PROVIDED DATA below:

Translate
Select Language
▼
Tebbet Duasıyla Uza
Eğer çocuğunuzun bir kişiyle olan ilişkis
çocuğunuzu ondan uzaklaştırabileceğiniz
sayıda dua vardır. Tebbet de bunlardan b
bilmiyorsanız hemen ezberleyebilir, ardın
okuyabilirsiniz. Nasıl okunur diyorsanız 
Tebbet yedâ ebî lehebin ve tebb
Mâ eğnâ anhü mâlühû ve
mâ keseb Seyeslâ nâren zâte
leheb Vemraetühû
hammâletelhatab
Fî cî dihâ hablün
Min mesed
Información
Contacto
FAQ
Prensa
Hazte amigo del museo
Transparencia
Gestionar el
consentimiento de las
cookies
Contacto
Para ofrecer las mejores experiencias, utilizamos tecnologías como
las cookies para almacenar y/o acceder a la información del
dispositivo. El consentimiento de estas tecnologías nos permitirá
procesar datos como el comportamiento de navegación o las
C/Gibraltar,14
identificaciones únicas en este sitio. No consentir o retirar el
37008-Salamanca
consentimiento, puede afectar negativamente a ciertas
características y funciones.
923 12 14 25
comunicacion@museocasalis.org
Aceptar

End of PROVIDED DATA.
PROVIDED DATA below:

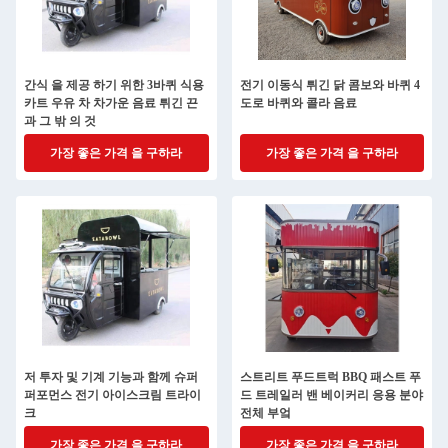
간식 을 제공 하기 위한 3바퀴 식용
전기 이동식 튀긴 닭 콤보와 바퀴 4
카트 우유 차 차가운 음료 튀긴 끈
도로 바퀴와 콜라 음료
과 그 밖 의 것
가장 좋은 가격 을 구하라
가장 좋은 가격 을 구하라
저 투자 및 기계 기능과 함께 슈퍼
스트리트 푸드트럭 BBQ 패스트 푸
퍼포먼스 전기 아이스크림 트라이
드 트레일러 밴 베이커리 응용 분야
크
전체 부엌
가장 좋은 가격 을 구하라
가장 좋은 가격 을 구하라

End of PROVIDED DATA.
PROVIDED DATA below:

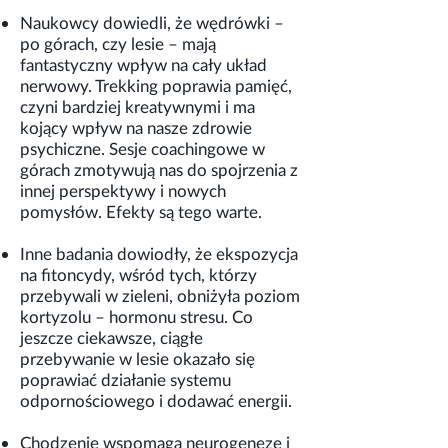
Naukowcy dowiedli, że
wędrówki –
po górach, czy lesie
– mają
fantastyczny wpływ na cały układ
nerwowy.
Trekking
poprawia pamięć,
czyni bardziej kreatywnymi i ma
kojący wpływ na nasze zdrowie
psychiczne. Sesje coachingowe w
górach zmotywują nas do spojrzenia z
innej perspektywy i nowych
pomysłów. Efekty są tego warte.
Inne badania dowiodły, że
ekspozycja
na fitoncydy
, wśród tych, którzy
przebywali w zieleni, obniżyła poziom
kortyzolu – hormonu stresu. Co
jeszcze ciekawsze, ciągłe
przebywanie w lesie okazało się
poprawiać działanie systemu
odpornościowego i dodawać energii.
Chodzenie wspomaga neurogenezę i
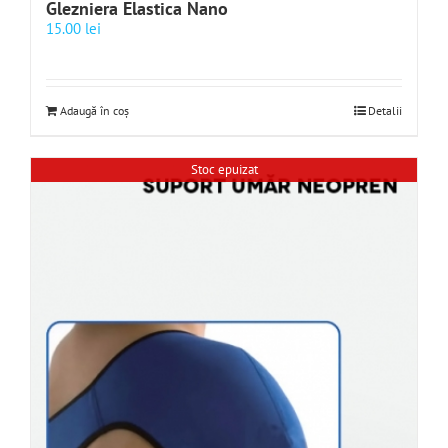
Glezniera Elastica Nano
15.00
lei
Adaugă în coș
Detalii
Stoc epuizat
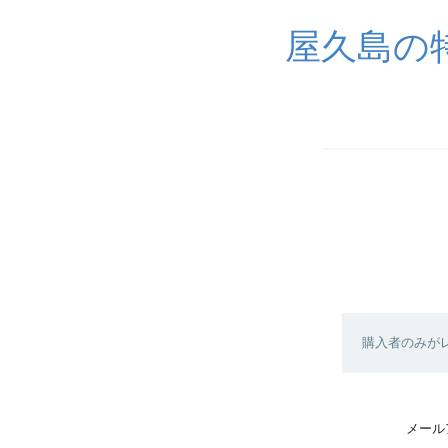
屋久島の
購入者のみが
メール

End of PROVIDED DATA.

EXERCISE REQUIREMENTS: Going through the data above, return each line with the word "como".

FINISHED TASK:
Para ofrecer las mejores experiencias, utilizamos tecnologías como
procesar datos como el comportamiento de navegación o las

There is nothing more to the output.